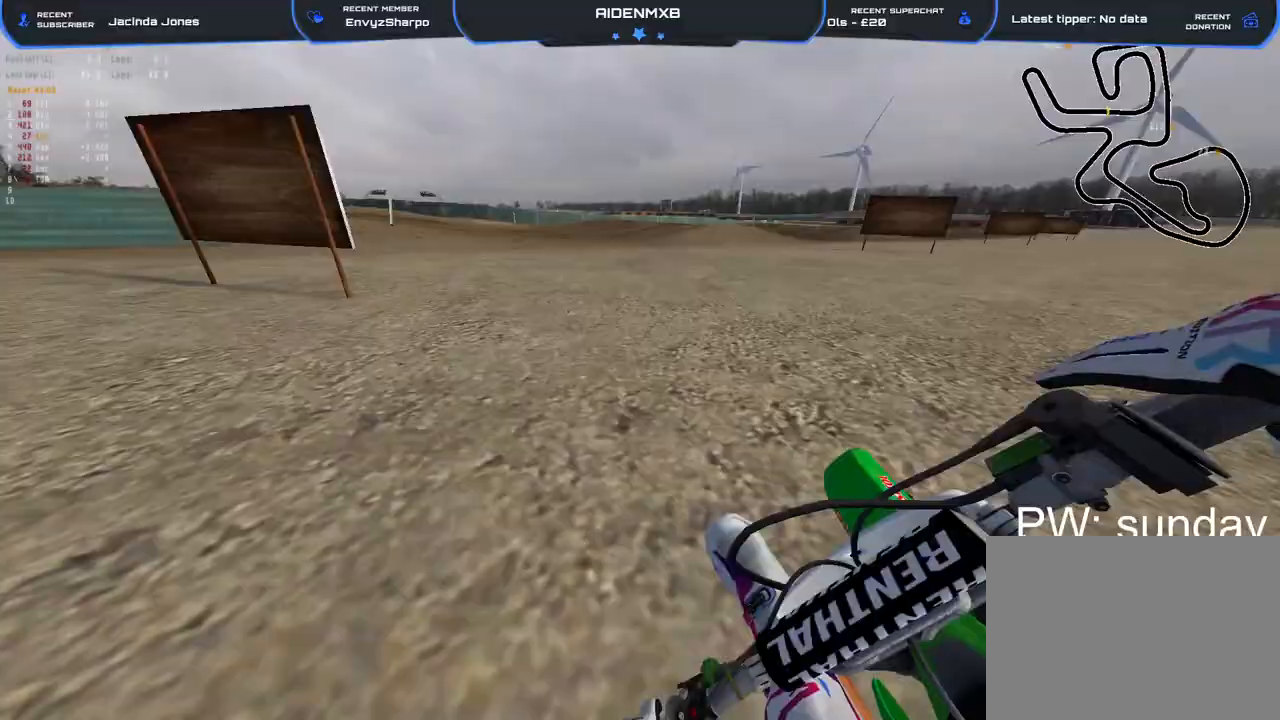
{"dt_ms": 500, "buttons": ["L2", "R1", "R2"], "left_stick": "left", "right_stick": "down-right", "events": [[200, "L1", "up"], [200, "R2", "down"]]}
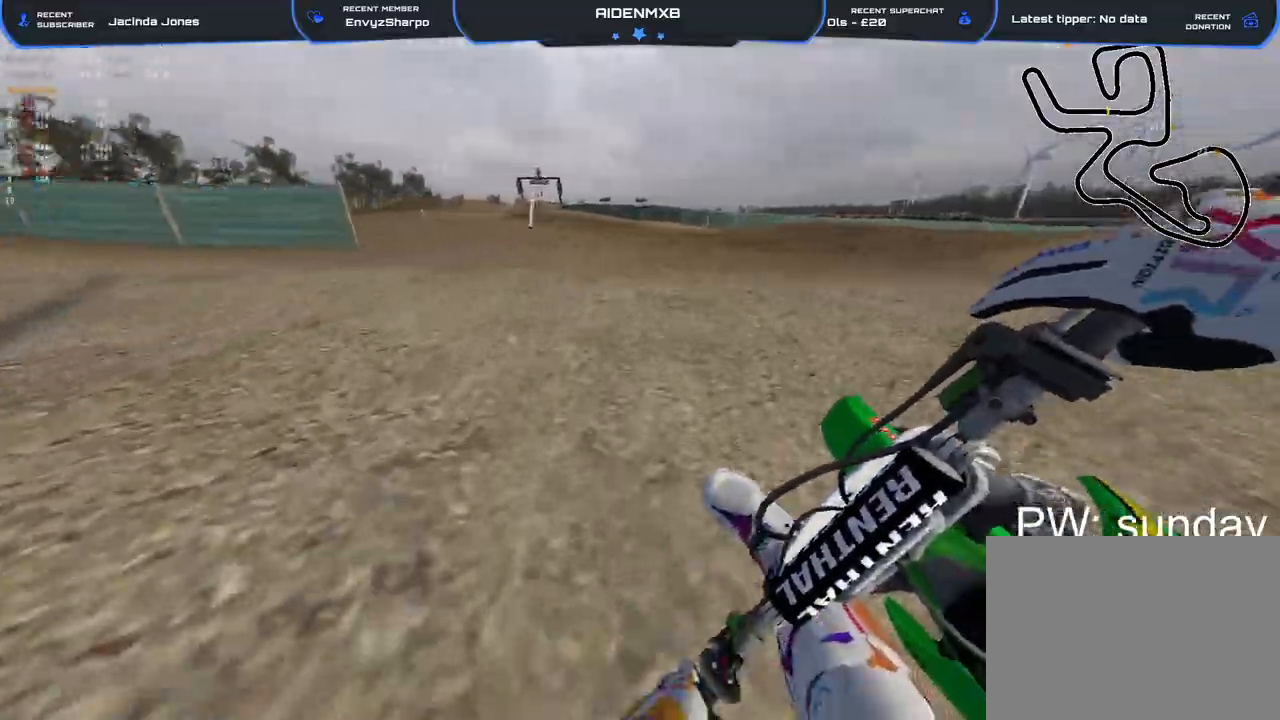
{"dt_ms": 500, "buttons": ["R2"], "left_stick": "up-left", "right_stick": "center", "events": [[67, "L2", "up"], [250, "R1", "up"], [283, "right_stick", "center"], [333, "left_stick", "up-left"]]}
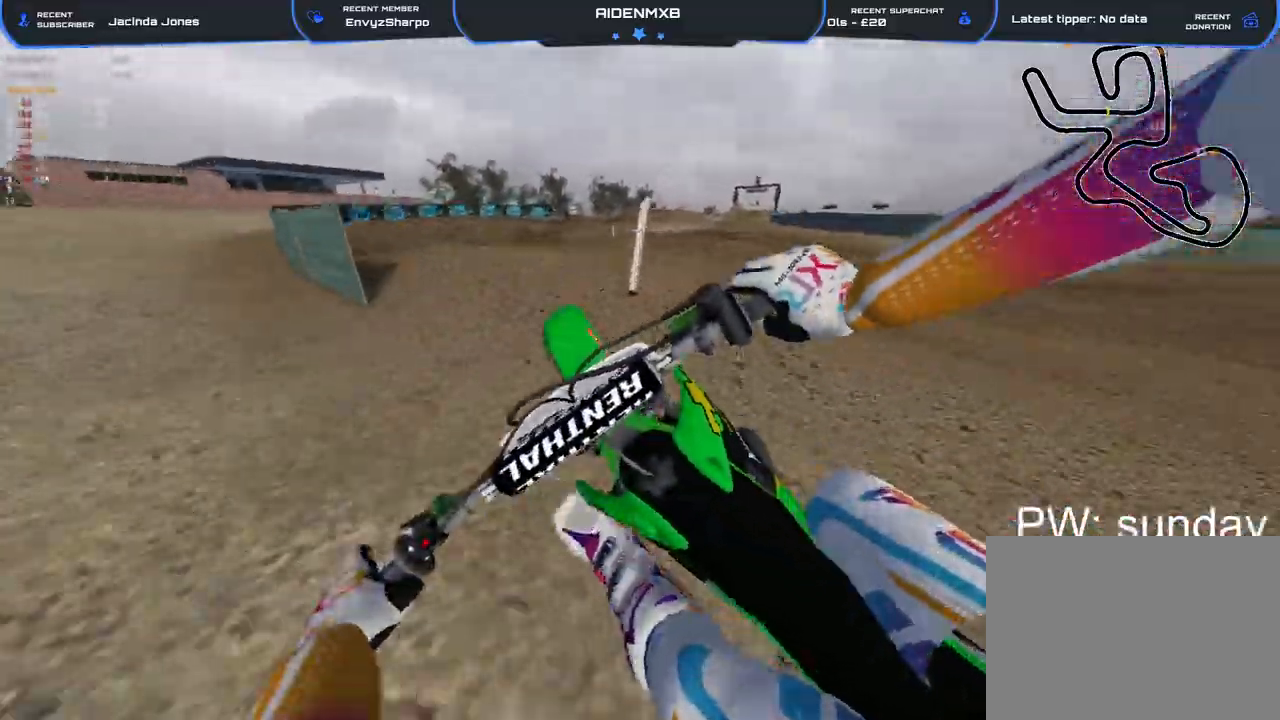
{"dt_ms": 500, "buttons": ["R1"], "left_stick": "right", "right_stick": "right", "events": [[117, "right_stick", "up-right"], [183, "left_stick", "center"], [283, "left_stick", "right"], [350, "right_stick", "right"], [400, "R2", "up"], [467, "R1", "down"]]}
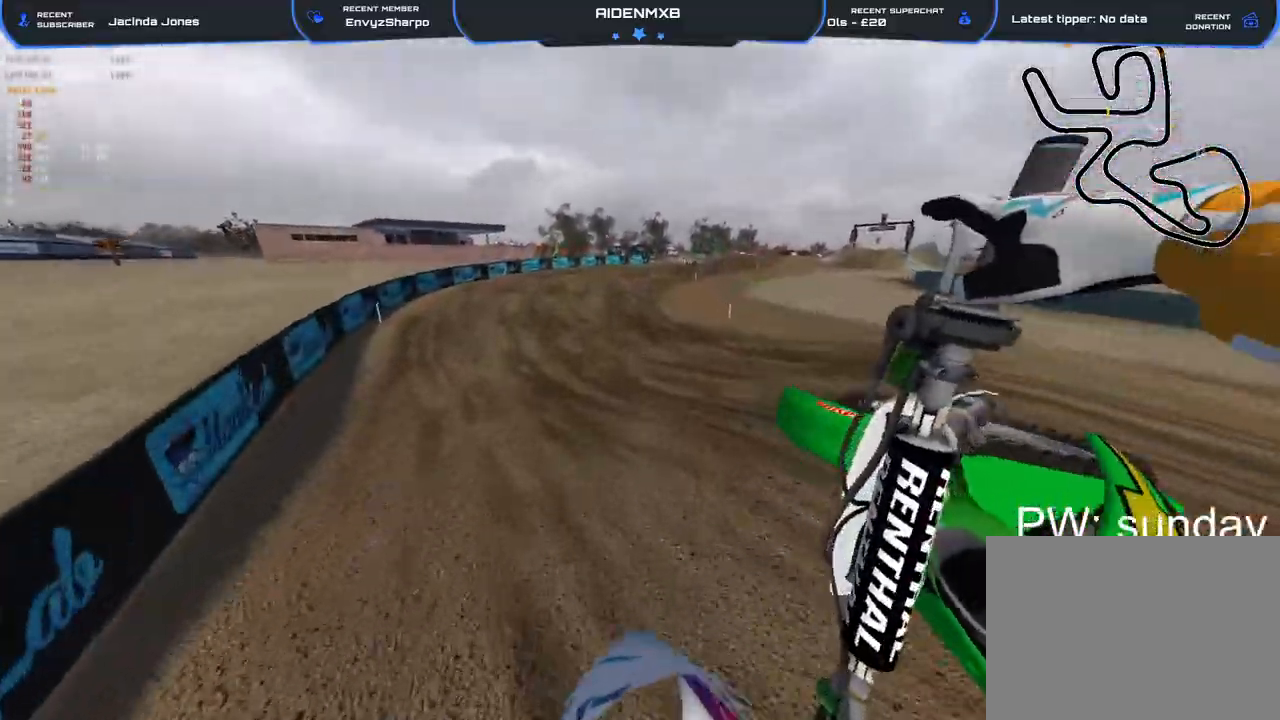
{"dt_ms": 500, "buttons": ["R1"], "left_stick": "right", "right_stick": "down", "events": [[100, "R2", "down"], [150, "L2", "down"], [167, "L2", "up"], [250, "right_stick", "down-right"], [367, "right_stick", "down"], [450, "R2", "up"]]}
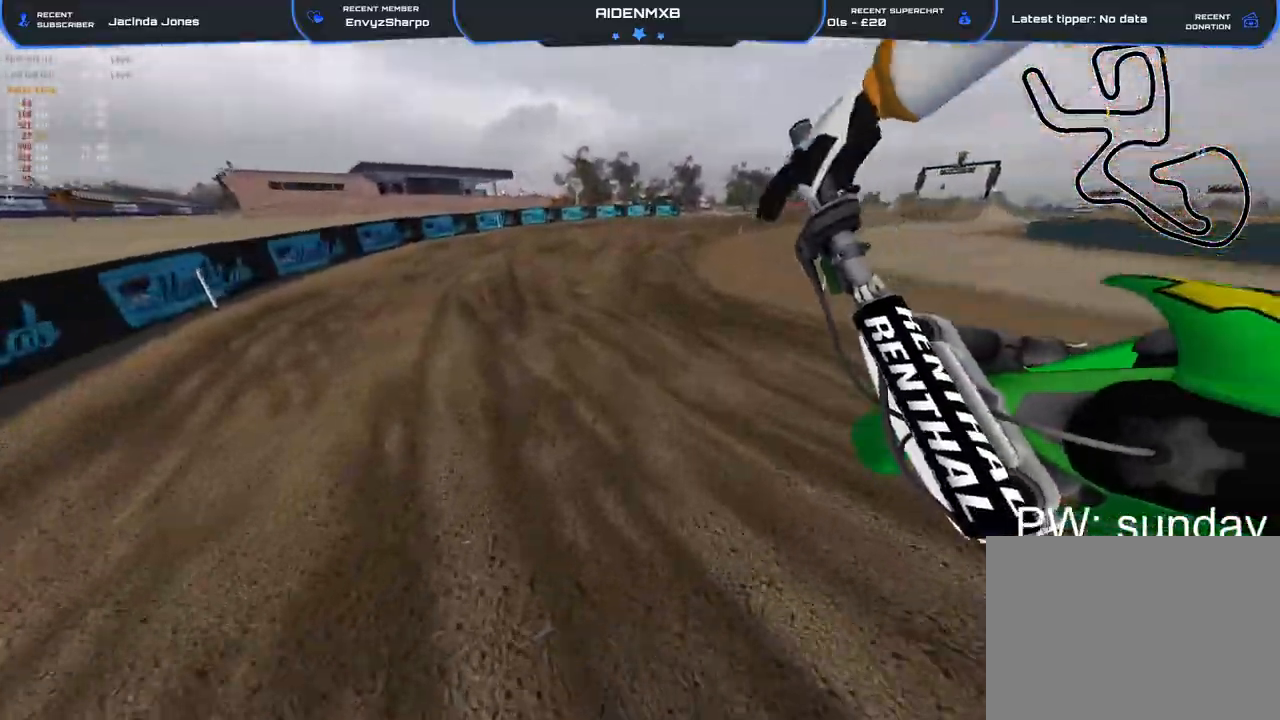
{"dt_ms": 500, "buttons": ["R1", "R2"], "left_stick": "right", "right_stick": "down-left", "events": [[67, "R2", "down"], [83, "right_stick", "down-left"]]}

_____

• WORK TO BE COMPLETED
Make an exact copy of the listing above. Its pictures are not needed.

• RESPONSE TO THE TASK
{"dt_ms": 500, "buttons": ["L2", "R1", "R2"], "left_stick": "left", "right_stick": "down-right", "events": [[200, "L1", "up"], [200, "R2", "down"]]}
{"dt_ms": 500, "buttons": ["R2"], "left_stick": "up-left", "right_stick": "center", "events": [[67, "L2", "up"], [250, "R1", "up"], [283, "right_stick", "center"], [333, "left_stick", "up-left"]]}
{"dt_ms": 500, "buttons": ["R1"], "left_stick": "right", "right_stick": "right", "events": [[117, "right_stick", "up-right"], [183, "left_stick", "center"], [283, "left_stick", "right"], [350, "right_stick", "right"], [400, "R2", "up"], [467, "R1", "down"]]}
{"dt_ms": 500, "buttons": ["R1"], "left_stick": "right", "right_stick": "down", "events": [[100, "R2", "down"], [150, "L2", "down"], [167, "L2", "up"], [250, "right_stick", "down-right"], [367, "right_stick", "down"], [450, "R2", "up"]]}
{"dt_ms": 500, "buttons": ["R1", "R2"], "left_stick": "right", "right_stick": "down-left", "events": [[67, "R2", "down"], [83, "right_stick", "down-left"]]}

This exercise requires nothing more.